This may be an incomplete answer. As far as I understand, when doing MIC, due to the liquid environment, bacteria are directly exposed to a uniform concentration of drugs, which leads to rapid and comprehensive growth inhibition. However, in doing diffusion experiments, the concentration gradient of the drug decreases with distance, and the concentration at the junction will be lower than what we actually use. At the same time, bacteria in the area without drug concentration can grow normally, which can generate a continuous supply of new cells, possibly leading to bacteria that can tolerate higher drug concentrations(It may be understood that the relative concentration of the drug per cell is low due to more bacteria than used in MIC). The above is actually my guess, I did not carry out further experiments to verify.
An additional issue with the diffusion measurements is that different compounds may diffuse at different rates both due to size, surface charge etc depending upon the external substrate, which usually is agar or agarose.

□ □ □ □ □ □ □

Try it → In the forum replies comparing MIC and diffusion testing, what is usually used as the external substrate in diffusion measurements?

□ □ □ □ □ □ □

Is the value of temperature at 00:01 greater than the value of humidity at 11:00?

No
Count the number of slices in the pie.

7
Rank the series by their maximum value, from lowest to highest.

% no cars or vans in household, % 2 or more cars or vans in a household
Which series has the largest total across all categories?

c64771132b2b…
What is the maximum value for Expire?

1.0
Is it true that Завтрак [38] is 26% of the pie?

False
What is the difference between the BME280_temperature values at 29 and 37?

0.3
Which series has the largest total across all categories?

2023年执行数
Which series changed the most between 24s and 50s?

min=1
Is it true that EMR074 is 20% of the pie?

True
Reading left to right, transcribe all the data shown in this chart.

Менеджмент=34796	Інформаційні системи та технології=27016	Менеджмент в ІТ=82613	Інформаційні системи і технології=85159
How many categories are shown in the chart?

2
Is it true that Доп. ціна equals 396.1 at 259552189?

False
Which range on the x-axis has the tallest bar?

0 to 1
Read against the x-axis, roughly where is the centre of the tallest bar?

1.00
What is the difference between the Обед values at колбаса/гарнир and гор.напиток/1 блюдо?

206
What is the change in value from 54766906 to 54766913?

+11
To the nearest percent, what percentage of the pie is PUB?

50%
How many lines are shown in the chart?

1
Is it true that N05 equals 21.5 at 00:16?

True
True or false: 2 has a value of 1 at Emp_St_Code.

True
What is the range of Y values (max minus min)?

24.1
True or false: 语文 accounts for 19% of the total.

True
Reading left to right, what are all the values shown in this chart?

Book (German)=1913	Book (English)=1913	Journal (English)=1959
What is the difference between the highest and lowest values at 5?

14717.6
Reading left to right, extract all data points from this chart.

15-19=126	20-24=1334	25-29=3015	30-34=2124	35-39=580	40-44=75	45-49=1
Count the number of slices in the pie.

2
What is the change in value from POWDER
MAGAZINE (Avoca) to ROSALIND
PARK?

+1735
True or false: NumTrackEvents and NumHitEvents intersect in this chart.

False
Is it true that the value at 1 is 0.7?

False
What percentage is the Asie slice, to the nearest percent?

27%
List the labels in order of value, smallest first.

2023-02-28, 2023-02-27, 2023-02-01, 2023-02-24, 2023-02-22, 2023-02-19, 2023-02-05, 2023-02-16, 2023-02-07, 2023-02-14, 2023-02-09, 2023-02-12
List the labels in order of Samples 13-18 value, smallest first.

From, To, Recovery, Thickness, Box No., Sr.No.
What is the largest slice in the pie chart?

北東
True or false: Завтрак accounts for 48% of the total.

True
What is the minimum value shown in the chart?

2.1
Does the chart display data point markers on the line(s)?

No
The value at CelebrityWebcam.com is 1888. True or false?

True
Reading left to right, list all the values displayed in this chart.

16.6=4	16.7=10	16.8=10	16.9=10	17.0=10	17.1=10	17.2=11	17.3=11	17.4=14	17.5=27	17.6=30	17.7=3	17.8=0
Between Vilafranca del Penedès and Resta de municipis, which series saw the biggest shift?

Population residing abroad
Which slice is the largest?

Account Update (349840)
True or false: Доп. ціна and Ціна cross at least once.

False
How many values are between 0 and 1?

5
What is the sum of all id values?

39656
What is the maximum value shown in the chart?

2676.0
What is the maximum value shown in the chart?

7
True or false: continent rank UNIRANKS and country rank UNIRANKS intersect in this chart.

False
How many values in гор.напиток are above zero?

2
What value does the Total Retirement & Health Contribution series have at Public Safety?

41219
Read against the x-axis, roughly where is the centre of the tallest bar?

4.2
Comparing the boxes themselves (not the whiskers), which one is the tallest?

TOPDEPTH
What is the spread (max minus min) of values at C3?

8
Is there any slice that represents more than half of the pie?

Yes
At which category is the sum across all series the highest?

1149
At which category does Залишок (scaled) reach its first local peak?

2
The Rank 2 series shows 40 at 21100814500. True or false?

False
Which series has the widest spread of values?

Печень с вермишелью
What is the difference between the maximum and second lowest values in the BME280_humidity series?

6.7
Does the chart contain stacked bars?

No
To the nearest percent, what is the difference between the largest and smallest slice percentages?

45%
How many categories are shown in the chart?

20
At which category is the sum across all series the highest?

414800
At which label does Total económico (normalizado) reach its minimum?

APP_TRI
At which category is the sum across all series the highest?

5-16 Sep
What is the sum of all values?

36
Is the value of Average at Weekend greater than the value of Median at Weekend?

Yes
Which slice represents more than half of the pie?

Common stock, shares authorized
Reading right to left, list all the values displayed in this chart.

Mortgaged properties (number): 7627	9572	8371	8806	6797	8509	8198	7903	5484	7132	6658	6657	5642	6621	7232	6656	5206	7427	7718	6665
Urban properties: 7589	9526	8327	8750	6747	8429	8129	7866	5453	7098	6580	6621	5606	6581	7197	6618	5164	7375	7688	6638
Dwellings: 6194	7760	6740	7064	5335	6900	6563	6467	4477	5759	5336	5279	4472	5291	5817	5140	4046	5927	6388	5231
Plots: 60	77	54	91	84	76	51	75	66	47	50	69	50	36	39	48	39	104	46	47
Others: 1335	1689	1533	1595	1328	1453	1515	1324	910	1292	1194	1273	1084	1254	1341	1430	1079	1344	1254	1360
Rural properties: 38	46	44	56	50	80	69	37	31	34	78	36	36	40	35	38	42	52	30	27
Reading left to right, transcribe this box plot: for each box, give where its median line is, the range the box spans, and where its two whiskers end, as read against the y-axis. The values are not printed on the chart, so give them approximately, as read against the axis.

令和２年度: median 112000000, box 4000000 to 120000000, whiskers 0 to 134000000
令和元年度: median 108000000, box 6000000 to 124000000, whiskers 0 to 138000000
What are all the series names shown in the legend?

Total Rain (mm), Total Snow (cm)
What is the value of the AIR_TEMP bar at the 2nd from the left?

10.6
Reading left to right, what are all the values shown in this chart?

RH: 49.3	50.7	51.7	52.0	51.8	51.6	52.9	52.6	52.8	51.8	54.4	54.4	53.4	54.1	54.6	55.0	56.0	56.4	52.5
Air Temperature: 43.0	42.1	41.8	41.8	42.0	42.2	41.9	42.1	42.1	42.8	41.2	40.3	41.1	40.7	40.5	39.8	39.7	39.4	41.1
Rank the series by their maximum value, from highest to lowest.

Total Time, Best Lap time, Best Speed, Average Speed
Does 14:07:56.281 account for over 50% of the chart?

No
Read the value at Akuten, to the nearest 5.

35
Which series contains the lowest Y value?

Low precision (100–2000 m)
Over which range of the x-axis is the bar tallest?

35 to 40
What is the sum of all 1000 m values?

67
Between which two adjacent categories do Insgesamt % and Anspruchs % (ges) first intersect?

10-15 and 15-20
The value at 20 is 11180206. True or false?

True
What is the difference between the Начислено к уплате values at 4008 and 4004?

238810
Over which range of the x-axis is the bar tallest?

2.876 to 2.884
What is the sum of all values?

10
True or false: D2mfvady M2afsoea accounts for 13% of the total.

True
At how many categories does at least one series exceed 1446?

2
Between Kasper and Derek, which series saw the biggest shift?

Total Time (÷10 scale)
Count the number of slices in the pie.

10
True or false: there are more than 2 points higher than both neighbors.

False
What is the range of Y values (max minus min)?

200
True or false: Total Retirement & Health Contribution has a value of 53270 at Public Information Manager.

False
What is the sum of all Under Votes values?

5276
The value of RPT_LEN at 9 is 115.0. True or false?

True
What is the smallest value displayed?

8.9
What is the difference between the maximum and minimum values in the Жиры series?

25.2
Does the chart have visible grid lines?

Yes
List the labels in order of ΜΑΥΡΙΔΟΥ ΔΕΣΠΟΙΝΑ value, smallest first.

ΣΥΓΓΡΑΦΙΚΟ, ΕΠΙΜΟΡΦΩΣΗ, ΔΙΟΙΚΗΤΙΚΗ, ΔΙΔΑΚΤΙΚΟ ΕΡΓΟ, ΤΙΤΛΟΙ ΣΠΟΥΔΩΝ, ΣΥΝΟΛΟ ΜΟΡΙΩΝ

□ □ □ □ □ □ □

Response to the task → Agar or agarose.